:: Records for this task ::
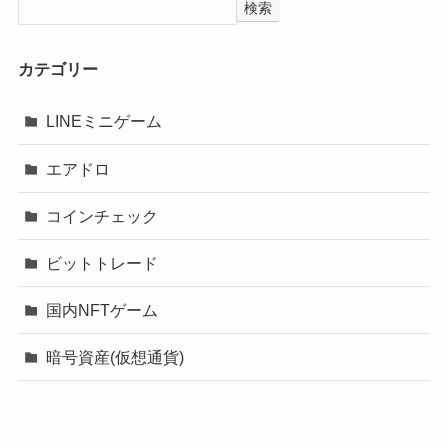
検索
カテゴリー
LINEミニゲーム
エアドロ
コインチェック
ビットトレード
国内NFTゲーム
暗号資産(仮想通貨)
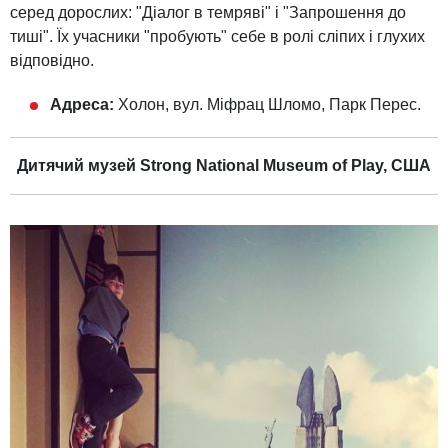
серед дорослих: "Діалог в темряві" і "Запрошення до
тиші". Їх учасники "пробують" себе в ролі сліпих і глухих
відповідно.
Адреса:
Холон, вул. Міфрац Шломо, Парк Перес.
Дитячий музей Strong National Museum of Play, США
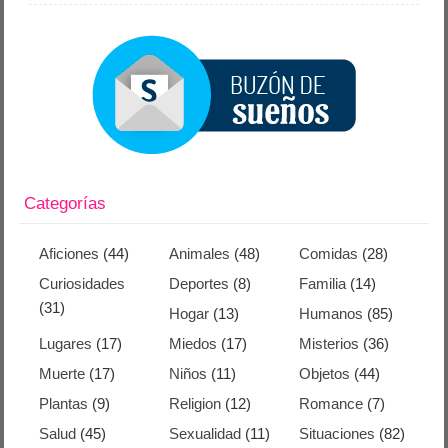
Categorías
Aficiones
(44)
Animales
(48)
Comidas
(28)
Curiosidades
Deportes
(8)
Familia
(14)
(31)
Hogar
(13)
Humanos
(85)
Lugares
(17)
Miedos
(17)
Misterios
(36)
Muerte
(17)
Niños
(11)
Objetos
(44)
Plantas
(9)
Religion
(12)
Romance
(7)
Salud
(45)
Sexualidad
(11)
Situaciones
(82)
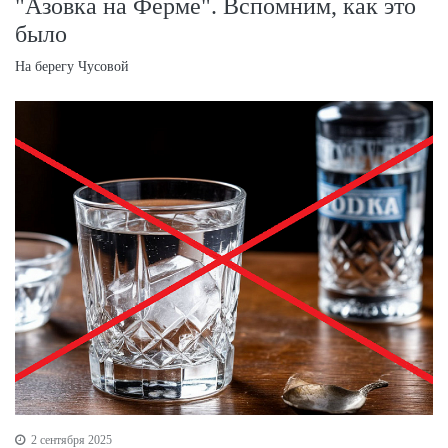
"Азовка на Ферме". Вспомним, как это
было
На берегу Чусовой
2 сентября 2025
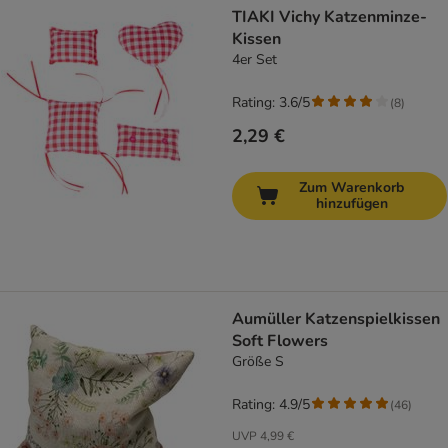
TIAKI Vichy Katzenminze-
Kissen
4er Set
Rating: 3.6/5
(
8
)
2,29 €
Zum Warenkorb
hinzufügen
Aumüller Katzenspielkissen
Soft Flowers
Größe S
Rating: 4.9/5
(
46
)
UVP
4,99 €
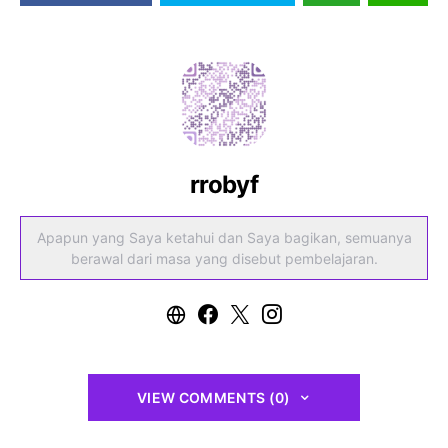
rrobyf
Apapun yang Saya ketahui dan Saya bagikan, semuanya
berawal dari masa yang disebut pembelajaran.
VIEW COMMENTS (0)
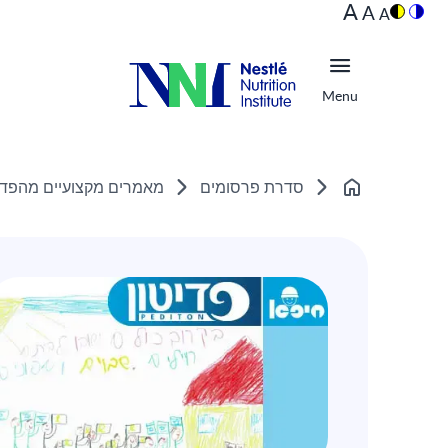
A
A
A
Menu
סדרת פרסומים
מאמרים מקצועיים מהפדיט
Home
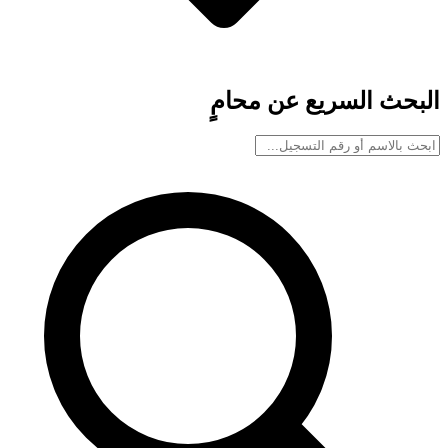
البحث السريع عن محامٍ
==
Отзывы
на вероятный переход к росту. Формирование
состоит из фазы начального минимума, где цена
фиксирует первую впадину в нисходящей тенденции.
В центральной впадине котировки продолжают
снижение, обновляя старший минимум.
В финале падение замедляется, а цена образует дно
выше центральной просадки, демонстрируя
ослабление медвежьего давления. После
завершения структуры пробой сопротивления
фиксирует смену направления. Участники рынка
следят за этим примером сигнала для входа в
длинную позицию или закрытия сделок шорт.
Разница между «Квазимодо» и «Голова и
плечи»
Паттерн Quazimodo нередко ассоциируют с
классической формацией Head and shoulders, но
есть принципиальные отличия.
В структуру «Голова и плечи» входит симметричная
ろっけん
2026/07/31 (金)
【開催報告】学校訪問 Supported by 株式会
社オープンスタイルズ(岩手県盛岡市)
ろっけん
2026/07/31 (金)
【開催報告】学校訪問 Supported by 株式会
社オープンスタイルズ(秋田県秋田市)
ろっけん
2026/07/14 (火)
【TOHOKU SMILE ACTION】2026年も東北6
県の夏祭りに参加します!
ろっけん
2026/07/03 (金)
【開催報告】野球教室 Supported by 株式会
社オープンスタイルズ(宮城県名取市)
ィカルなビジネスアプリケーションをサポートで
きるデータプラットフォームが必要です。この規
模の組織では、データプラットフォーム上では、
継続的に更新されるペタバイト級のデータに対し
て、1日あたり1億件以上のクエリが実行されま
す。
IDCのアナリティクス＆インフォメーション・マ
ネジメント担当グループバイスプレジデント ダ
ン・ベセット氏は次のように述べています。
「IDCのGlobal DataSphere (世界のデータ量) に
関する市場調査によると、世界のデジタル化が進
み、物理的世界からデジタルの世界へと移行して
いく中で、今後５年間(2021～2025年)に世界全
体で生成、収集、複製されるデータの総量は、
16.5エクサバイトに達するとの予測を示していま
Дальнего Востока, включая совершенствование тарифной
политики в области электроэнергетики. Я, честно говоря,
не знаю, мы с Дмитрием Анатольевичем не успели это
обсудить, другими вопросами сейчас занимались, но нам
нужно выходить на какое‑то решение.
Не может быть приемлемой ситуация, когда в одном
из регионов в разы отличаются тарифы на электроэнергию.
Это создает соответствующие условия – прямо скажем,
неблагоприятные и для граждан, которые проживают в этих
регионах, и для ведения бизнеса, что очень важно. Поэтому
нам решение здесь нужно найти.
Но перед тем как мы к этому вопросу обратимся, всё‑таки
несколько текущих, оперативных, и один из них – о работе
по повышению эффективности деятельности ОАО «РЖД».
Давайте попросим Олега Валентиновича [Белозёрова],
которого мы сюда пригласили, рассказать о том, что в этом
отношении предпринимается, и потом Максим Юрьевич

:: Action item ::
Reproduce the rows word for word, beginning at the line that contains "Вспомним, как это" and stopping after the line that contains "البحث السريع عن محامٍ". Leave the pictures out of your answer.

:: The answer ::
"Азовка на Ферме". Вспомним, как это
было
На берегу Чусовой
2 сентября 2025
TIAKI Vichy Katzenminze-
Kissen
4er Set
Rating: 3.6/5
(
8
)
2,29 €
Zum Warenkorb
hinzufügen
Aumüller Katzenspielkissen
Soft Flowers
Größe S
Rating: 4.9/5
(
46
)
UVP
4,99 €
rrobyf
Apapun yang Saya ketahui dan Saya bagikan, semuanya
berawal dari masa yang disebut pembelajaran.
VIEW COMMENTS (0)
A
A
A
Menu
סדרת פרסומים
מאמרים מקצועיים מהפדיט
Home
البحث السريع عن محامٍ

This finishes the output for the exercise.